11 - What is it Good for Quiz Solution¶
Since lines in a image can be in different lengths and orientations. You cannot come up with a single template to find them. Although you can use a bunch of templates at different orientations to find parts of lines. There are much better options for this purpose. Template matching is in general not suitable for finding arbitrary lines. The case for finding faces is arguable. Again, due to the possible size differences, you cannot come up with a single template. Moreover faces can be front-facing or side-facing or rotated at any arbitrary angle. Either answer is correct, although as we will see, there are much better ways of doing this as well. Finding and recognzing icons on a computer screen is a fairly predictable task. This is because icons are usually shown upright and their size is from a limited set. Therefore, template matching is suitable in this case. Cracks and fissures hardly have a predictable shape. Therefore, they cannot be detected by template matching. Are there any other good uses you can think of? Or cases where you are sure that template matching is bound to fail? Share with your peers on the forum.

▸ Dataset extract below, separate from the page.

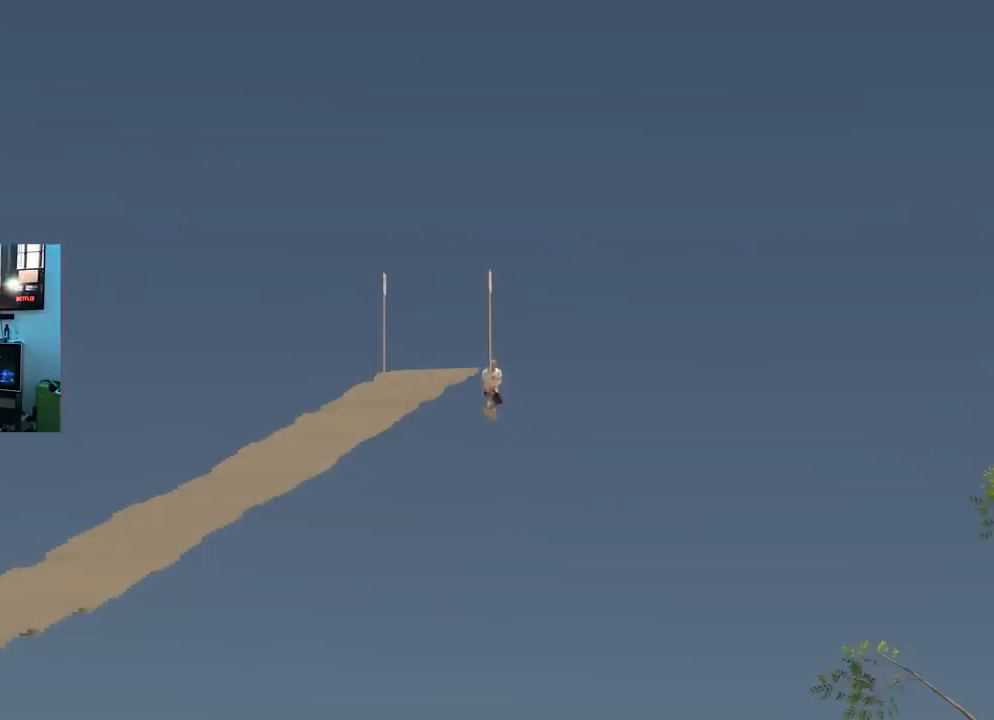
{"buttons": ["R2"], "left_stick": "center", "right_stick": "center", "events": []}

12 - Non Identical Template Matching¶
And in fact that’s shown here. So it says, you know, what if the template in the scene is not identical to some sub image. So here we have a scene and we have a template, well it turns out that the best location of this template in this scene is right there. It actually finds the same car. Now you have to worry about scale and orientation and all that stuff, stuff that we’re going to talk about later in the class. But even though the cars are quite different the fact of the matter is it has sort of bright stuff here and dark brown things there. This has bright stuff there and dark brown things there. So as a template it’s not awful. So that’s using these filters as templates
13 - Normalized Correlation Quiz¶
Here’s a question for you. Would this method actually work for finding Waldo in most pictures? A) yes, normalized correlation is a powerful thing. B) no, we don’t actually have the right template. C) partially, explain how.
14 - Normalized Correlation Quiz Solution¶
Whenever I ask you that the answer is always partially explain how and here’s why. Yes, normalize correlation is powerful if you happen to have the template. And in here for Waldo, we have the exact template. How do I know? I actually cut it out of this picture to begin with, then I made a template out of it. But if I don’t know what Waldo’s going to look like. All right? So he’s got that same dumb hat and the striped shirt, but he could be bent over, et cetera, whatever. I don’t have the exact right template. But now think about stepping back and blurring it just a little, so there’s kind of red stuff up here and reddish, whitish, pinkish stuff down below. So your template is sort of close. So you might actually be able to get some candidate examples.
15 - End¶
And actually that ends this lesson. Essentially we’re using filters to localize interesting areas in the image that have some sort of property that makes the filter respond well. So what we’re going to do going forward is we’ll use some special filters to compute some functions, like smoothing, but also to sort of find strong responses just like the templates. And we’ll do that actually in the next couple of lessons.